DIGITAL LIBRARY
WHICH TECHNOLOGICAL SKILLS AND TEACHING STRATEGIES FOR INCLUSIVE EDUCATION: SYNGERGIES AND DISCORDANCES
ITD-CNR (ITALY)
About this paper:
Appears in: ICERI2016 Proceedings
Publication year: 2016
Pages: 987-996
ISBN: 978-84-617-5895-1
ISSN: 2340-1095
doi: 10.21125/iceri.2016.1220
Conference name: 9th annual International Conference of Education, Research and Innovation
Dates: 14-16 November, 2016
Location: Seville, Spain
Abstract:
It is well known by now the sensitiveness of the scholastic world towards pupils whom, for health reasons, cannot regularly attend the everyday classroom lectures. This is attested from regulations of Hospital Schools and, more recently, from the so-called Homebound Education (HE).
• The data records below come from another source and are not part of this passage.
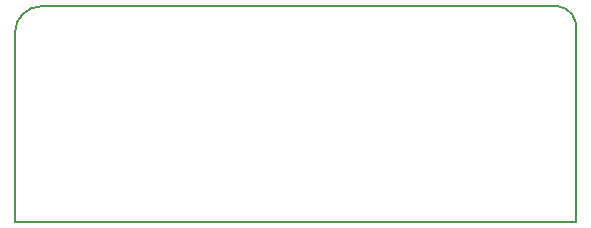
<source format=gm1>
G04 #@! TF.FileFunction,Profile,NP*
%FSLAX45Y45*%
G04 Gerber Fmt 4.5, Leading zero omitted, Abs format (unit mm)*
G04 Created by KiCad (PCBNEW 4.0.6+dfsg1-1) date Sat Nov  4 13:52:50 2017*
%MOMM*%
%LPD*%
G01*
G04 APERTURE LIST*
%ADD10C,0.150000*%
G04 APERTURE END LIST*
D10*
X14975000Y-15315000D02*
X14975000Y-13690000D01*
X10450000Y-13490000D02*
X14825000Y-13490000D01*
X10225000Y-15315000D02*
X10225000Y-13715000D01*
X14975000Y-13690000D02*
G75*
G03X14825000Y-13490000I-175000J25000D01*
G01*
X10450000Y-13490000D02*
G75*
G03X10225000Y-13715000I0J-225000D01*
G01*
X14975000Y-15315000D02*
X10225000Y-15315000D01*
M02*

</source>
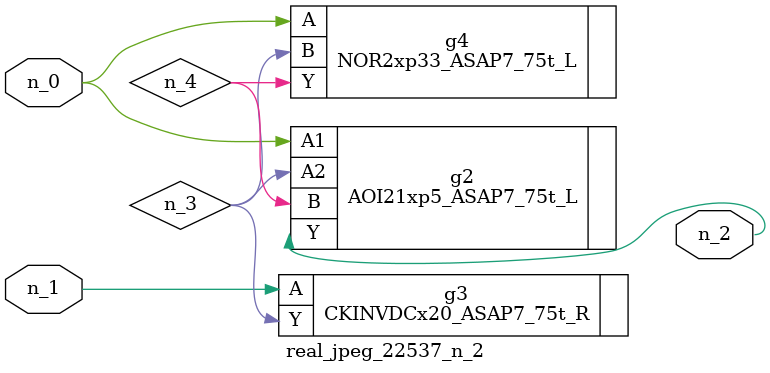
<source format=v>
module real_jpeg_22537_n_2 (n_1, n_0, n_2);

input n_1;
input n_0;

output n_2;

wire n_4;
wire n_3;

AOI21xp5_ASAP7_75t_L g2 ( 
.A1(n_0),
.A2(n_3),
.B(n_4),
.Y(n_2)
);

NOR2xp33_ASAP7_75t_L g4 ( 
.A(n_0),
.B(n_3),
.Y(n_4)
);

CKINVDCx20_ASAP7_75t_R g3 ( 
.A(n_1),
.Y(n_3)
);


endmodule
</source>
Although it is perceived as a poor substitute for real school by students themselves, HE grants the academic instruction (Bessel, 2001; Searle, 2006). Students in HE often report feelings of isolation and loneliness (A’Bear, 2014; Arora, 2006; Bessell, 2001; Suzuki and Kato, 2003), exacerbated by the impossibility to attend school trips and extracurricular activities (Lomabaert et al., 2006).
In Italy, specific administrative procedures must be respected to have access to HE services.

The homebound education can perform in three different contexts:
• the children or young people will receive homebound education in their own homes;
• the children or young people will receive the homebound education in other residential communities;
• the children or young people will receive homebound education at the hospital where it isn’t present a school service.

In the latter two cases, HE students will relate with unknown teacher, while in the first case the homebound teachers are students’ classroom teachers. When HE is performed in residential communities or in hospital, teachers provide direct instructions to HE students, even though the responsibility for the long-term planning of students’ educational programs remains to classroom teachers, in collaboration with HE teachers and school team.

In this context of homebound education great expectations are coming out about the possibility of using technologies (mainly those of Web 2.0) to empower teaching/learning processes at home, usually based on few hours of physical presence of a teacher at the young inpatient’s domicile.

In fact, it doesn’t involves however just the use of videoconference as a tool for replacing participation at distance lessons, but rather the realization of personalized labs for learning (Personal Learning Environments, usable at home, build for the young inpatient by teachers and animated from various actors (classmates, teachers, parents, friends).

Considering the growing interest in involving Web 2.0 technologies in HE, the present study aims to investigate how Italian teachers manage a HE process, which learning strategies they employ, and which technologies they use to promote an inclusive teaching, both academically and socially. Moreover, we investigate the factors, which can impede the integration of technologies in teaching activities.
1280 Italian teachers completed an online questionnaire, investigating the abovementioned issues. Results highlight that teachers are not keen to integrate technologies in their teaching strategies, both for the organization and performance of their activities, even in the specific case of HE where an integrated use of technologies could be helpful. Our results show that this lack of integration could be addressed to several teachers’ personal factor (i.e, older age, their discipline, and school level of teaching).
Keywords:
ICT, Inclusion, Homebound Education.